TIGAR Ameliorates Pulmonary Ischemia-Reperfusion Injury by Activating PI3K/Akt Signaling Pathway

Background and Purpose: Lung ischemia/reperfusion injury (LIRI) is common during early postoperative periods. However, the effects of TP53-induced glycolysis and apoptosis regulator (TIGAR) on LIRI in vivo and its associated mechanism of action are still undefined. We focus on the phosphatidylinositol 3-kinase (PI3K)/protein kinase B (PKB, also known as Akt) pathway to elucidate the underlying mechanism of TIGAR in LIRI in this study.Methods: We constructed a LIRI rat model through blockade of the left pulmonary artery for 1 h, followed by 5 h of reperfusion. Lentiviral vectors encoding TIGAR (LV-TIGAR) or PI3K/Akt pathway inhibitor (LY294002) was injected into LIRI rats to examine the protective effects of TIGAR on LIRI and the related mechanism. TIGAR expression, pathological changes of lung tissue, PI3K/Akt activation, reactive oxygen species (ROS) production and inflammation were assessed in both lung tissue and in bronchoalveolar lavage fluid.Results: We found that TIGAR is down-regulated in LIRI rats, and restoration of its expression can improve the pathological changes of lung tissue in rats, the oxygen partial pressure (PO2) and carbon dioxide partial pressure (PCO2) to normal levels. Exogenous TIGAR overexpression also reduced the levels of tumor necrosis factor-alpha (TNF-alpha), interleukin-6 (IL-6), total leukocyte counts, the content of malondialdehyde (MDA) and ROS, but increased the activity of catalase (CAT) in peri-operative myocardial injury (PIMI) rats.
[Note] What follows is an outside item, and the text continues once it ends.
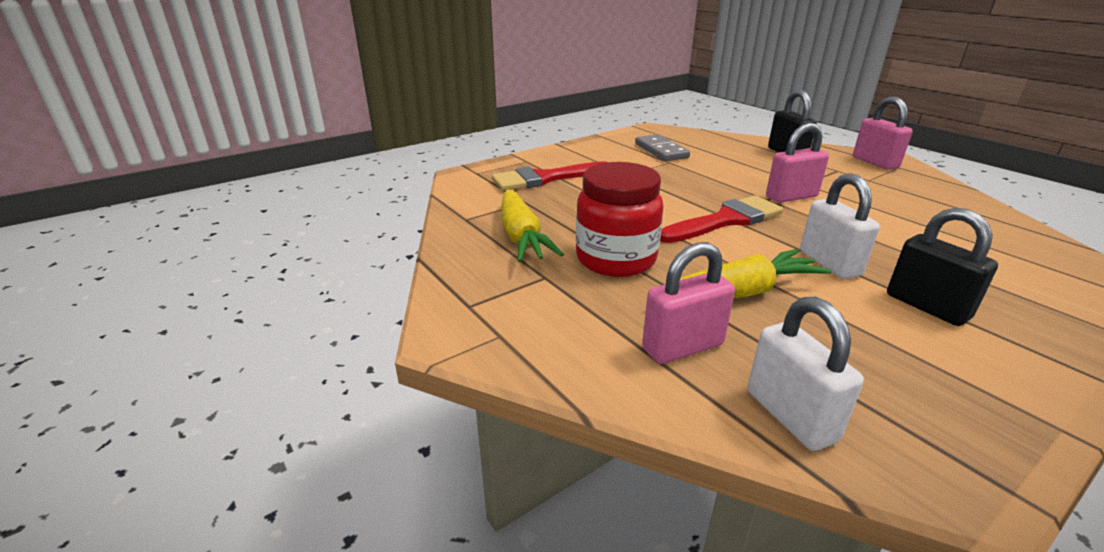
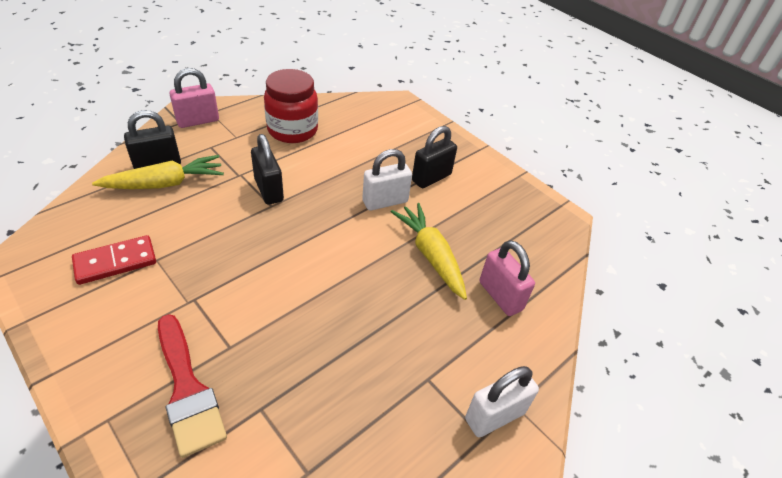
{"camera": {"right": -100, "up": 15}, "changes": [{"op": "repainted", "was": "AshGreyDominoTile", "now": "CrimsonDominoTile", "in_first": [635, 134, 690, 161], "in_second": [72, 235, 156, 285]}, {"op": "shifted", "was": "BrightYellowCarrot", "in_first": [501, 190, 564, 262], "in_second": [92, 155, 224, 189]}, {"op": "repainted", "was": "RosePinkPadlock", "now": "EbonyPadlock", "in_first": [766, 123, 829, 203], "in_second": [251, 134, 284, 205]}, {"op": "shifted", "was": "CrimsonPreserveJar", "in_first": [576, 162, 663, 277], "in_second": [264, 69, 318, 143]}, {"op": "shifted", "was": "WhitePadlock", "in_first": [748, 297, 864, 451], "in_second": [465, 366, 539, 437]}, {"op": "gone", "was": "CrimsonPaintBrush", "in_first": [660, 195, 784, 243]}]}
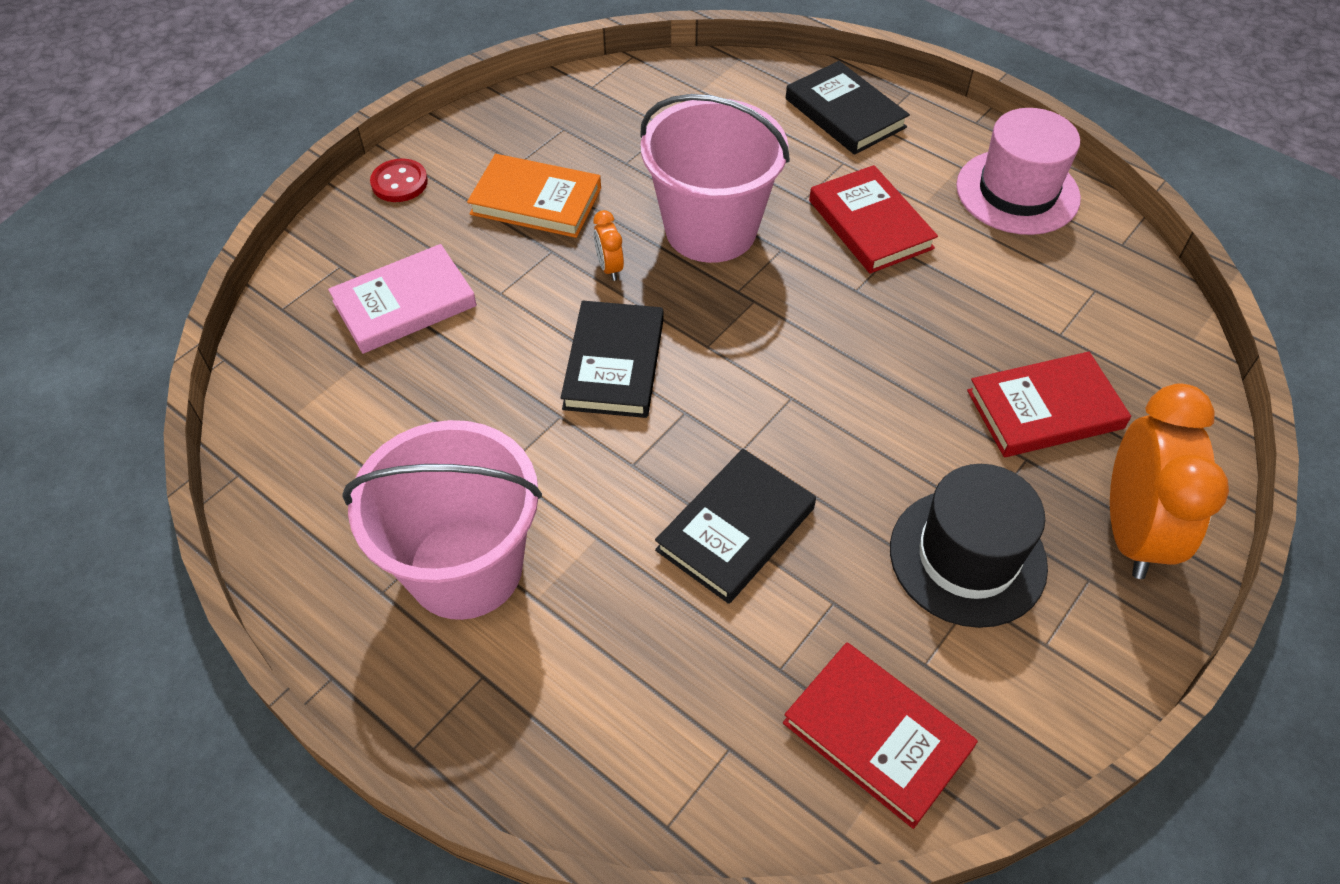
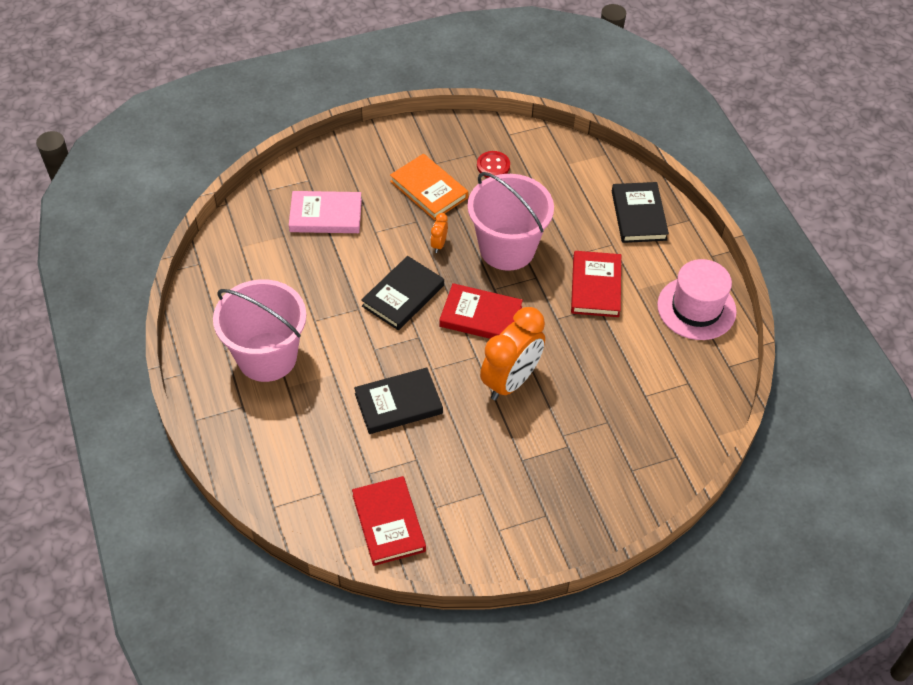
{"camera": {"right": 30, "up": 0}, "changes": [{"op": "shifted", "was": "CrimsonHardcover", "in_first": [967, 352, 1131, 457], "in_second": [439, 283, 523, 339]}, {"op": "shifted", "was": "CrimsonSewingButton", "in_first": [370, 159, 428, 202], "in_second": [477, 151, 510, 178]}, {"op": "shifted", "was": "OrangeAlarmClock", "in_first": [1110, 383, 1229, 579], "in_second": [480, 307, 545, 401]}, {"op": "gone", "was": "EbonyTallHat", "in_first": [890, 464, 1048, 628]}]}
Furthermore, LV-TIGAR increased the levels of PI3K and p-Akt/Akt in LIRI rats, and the protective effects of TIGAR in response to PIMI were alleviated by LY294002 in vivo.Conclusions: These findings demonstrate that overexpression of TIGAR exerts protective roles in the lungs of rats with PIMI through the activation of the PI3K/Akt signaling pathway.